La psicologia dell’emergenza ha sviluppato tecniche di intervento e trattamento proprie della psicologia clinica applicate alle maxiemergenze. Esistono infatti specifiche tecniche per il trattamento delle vittime di evento traumatico utilizzate sia nella fase di emergenza, sia nella psicotraumatologia per i disturbi a lungo termine:

  • Defusing. Incontro breve dai 20 ai 40 minuti da effettuarsi subito dopo l’evento traumatico, rivolto a gruppi di 6-8 persone, durante il quale due conduttori facilitano la discussione aiutando ad esternare le sensazioni e le emozioni di ognuno al fine di diminuire e attenuare lo stress.
  • Debriefing. Procedura che si applica ai gruppi esposti ad aventi traumatici. È un incontro della durata di 2 / 4 ore per dare la possibilità di verbalizzare il trauma, confrontarsi, condividere l’esperienza traumatica e per comprendere quanto accaduto al fine di collocarlo nella realtà e integrandolo in modo costruttivo nel vissuto personale sia come individuo sia come gruppo. La dimensione di gruppo è cruciale poiché aumenta la condivisione, il senso di appartenenza, aumenta la vicinanza emotiva tra i componenti, stimola la condivisione, ma soprattutto favorisce la normalizzazione delle proprie reazioni in quanto ognuno rivede nell’altro il proprio vissuto e le stesse o simili difficoltà emotive.

In alcuni casi l’intervento psicologico subito dopo l’evento traumatico può non essere sufficiente a contenere disagi psicologici, in quanto potrebbero intervenire altri fattori quali traumi pregressi, predisposizione all’ansia e stati emotivi intimi. Può quindi accadere che alcuni soggetti (soprattutto le vittime primarie) sviluppino il disturbo post-traumatico da stress, o che il personale di soccorso possa andare incontro alla sindrome del burn out (definita come sindrome di esaurimento emotivo, di depersonalizzazione e derealizzazione, che può manifestarsi in tutte quelle professioni con implicazioni relazionali molto accentuate). Inoltre, finito il periodo dell’emergenza, una volta terminato il lavoro della Protezione Civile o dei Vigili del Fuoco o dell’Esercito ecc., le persone che sono state vittime a vari livelli dell’evento traumatico potrebbero vivere un senso di abbandono e smarrimento. In tutti questi casi è utile affiancare alle tecniche di intervento della psicologia dell’emergenza anche un intervento psicologico prolungato utilizzando metodologie specifiche della psicotraumatologia come il counselling, tecniche di rilassamento o la psicoterapia. In ogni caso, se non si interviene in modo tempestivo e mirato, l’impatto di eventi drammatici può compromettere sia l’equilibrio psico-fisico, sia il funzionamento della vita sociale e relazionale delle persone.
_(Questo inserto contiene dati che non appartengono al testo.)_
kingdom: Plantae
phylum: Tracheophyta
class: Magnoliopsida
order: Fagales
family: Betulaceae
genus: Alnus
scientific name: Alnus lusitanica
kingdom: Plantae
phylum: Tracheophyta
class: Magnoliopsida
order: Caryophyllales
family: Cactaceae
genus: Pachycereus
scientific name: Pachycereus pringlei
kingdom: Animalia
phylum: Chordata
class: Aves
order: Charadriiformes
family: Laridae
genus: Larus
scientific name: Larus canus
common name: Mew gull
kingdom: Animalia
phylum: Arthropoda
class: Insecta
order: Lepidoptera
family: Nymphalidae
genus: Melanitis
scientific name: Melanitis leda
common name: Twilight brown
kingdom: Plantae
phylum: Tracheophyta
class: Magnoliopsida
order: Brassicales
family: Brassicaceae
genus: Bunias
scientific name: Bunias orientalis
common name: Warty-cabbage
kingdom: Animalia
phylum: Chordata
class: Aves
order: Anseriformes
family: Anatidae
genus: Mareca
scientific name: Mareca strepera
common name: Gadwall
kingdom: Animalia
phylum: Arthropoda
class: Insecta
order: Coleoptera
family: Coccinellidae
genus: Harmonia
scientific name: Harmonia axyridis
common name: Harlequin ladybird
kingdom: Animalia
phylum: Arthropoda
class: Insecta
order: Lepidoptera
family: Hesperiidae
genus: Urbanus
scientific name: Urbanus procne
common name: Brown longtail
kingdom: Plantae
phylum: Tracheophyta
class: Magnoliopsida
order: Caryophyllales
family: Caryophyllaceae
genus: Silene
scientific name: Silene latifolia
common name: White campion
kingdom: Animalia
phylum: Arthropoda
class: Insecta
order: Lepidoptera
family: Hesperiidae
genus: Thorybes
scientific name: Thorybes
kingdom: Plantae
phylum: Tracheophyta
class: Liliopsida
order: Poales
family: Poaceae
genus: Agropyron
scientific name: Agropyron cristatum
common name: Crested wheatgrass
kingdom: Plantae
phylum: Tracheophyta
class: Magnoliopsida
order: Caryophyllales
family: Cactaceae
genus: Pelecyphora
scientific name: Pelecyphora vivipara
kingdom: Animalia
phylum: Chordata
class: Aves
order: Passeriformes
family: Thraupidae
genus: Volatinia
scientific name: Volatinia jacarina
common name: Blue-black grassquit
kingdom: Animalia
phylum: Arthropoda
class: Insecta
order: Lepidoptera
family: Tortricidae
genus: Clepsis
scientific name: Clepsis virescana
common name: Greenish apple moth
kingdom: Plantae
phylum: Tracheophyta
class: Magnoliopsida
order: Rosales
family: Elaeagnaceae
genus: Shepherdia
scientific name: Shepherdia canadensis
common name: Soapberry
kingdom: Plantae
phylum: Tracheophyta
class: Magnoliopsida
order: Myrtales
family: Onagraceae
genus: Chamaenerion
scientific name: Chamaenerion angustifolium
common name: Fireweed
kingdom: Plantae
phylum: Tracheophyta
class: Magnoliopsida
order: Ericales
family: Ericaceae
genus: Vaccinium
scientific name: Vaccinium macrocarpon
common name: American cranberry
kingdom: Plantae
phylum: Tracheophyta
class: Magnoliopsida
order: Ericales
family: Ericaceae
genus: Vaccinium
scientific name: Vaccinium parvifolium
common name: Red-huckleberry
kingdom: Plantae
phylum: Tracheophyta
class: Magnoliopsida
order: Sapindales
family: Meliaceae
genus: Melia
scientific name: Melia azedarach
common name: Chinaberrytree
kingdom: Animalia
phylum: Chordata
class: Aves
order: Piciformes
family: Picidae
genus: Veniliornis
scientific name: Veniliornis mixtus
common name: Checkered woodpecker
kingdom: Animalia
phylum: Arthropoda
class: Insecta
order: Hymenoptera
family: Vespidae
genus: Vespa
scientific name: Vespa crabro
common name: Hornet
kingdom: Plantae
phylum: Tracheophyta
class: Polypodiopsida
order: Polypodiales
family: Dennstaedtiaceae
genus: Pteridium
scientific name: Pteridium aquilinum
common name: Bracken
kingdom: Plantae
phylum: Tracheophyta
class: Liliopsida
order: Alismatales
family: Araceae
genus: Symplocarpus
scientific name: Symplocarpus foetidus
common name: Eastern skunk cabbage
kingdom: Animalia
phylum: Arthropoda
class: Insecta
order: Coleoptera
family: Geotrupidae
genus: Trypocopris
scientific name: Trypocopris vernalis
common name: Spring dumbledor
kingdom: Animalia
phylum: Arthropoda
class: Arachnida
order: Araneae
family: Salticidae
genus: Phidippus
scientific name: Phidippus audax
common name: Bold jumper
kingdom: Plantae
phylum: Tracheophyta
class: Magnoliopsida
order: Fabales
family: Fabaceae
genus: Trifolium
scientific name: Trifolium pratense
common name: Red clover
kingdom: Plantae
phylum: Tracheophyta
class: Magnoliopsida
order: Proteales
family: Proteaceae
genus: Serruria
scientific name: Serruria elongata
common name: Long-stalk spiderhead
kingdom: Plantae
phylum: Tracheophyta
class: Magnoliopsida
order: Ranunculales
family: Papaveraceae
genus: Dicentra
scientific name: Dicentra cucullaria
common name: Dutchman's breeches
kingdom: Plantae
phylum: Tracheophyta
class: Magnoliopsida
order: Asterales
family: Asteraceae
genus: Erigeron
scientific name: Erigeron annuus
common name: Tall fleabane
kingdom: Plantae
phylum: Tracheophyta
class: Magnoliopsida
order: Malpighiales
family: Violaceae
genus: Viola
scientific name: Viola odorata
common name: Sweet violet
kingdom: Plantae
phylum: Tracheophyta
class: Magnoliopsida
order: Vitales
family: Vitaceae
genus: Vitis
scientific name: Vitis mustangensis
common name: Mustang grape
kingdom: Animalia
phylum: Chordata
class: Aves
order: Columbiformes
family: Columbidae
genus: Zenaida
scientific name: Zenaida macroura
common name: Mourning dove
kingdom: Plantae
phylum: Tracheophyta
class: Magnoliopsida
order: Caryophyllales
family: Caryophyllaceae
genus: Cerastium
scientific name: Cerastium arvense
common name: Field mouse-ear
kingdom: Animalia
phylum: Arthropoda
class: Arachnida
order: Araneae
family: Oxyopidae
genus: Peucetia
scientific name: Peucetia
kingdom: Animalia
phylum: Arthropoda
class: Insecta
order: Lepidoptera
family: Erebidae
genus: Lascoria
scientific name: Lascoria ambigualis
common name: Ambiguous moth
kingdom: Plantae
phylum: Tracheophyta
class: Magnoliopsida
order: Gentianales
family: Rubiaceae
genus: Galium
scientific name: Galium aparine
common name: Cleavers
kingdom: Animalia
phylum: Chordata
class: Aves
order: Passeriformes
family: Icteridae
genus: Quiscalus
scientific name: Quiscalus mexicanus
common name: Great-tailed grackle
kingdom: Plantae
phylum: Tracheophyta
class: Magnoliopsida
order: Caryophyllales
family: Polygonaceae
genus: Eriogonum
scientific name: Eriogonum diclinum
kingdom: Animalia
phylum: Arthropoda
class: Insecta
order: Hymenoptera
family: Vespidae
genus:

Nuove frontiere: lo psicologo nelle “squadre tecniche” di intervento

La psicologia dell’emergenza, come detto prima, risponde con urgenza all’evento traumatico offrendo sostegno psicologico, ma ha come obiettivo anche dare una formazione psicosociale preventiva agli operatori coinvolti nelle maxiemergenze, al fine di evitare la sindrome del burn-out o disturbi post-traumatici da stress. Per rispondere in modo ottimale a questo obiettivo sarebbe fondamentale la presenza dello psicologo nelle equipe multdisciplinari coinvolte nelle varie fasi dell’emergenza, formate quindi non solo da Vigili del Fuoco e Protezione Civile, ma anche da ingegneri, architetti, geometri, medici. Questi gruppi costituiti e aventi un obiettivo comune, sono chiamati “squadre tecniche”. Ad oggi, nonostante i ripetuti eventi che hanno colpito molte comunità (come i terremoti che hanno interessato l’Italia negli ultimi mesi), la figura dello psicologo non ha un ruolo definito e stabile all’interno delle squadre di lavoro, ma opera come settore a parte facendo riferimento appunto all’intervento della psicologia dell’emergenza, proprio perché i tecnici stessi non sono a conoscenza di quali possano essere i bisogni emotivo-relazionali cui rispondere rispetto a quelli più operativi. Un’integrazione delle diverse figure professionali però è possibile per una crescita tecnico / psicologica sia per la squadra di lavoro sia per le comunità e gli individui, alimentando la forza del gruppo e la qualità del lavoro.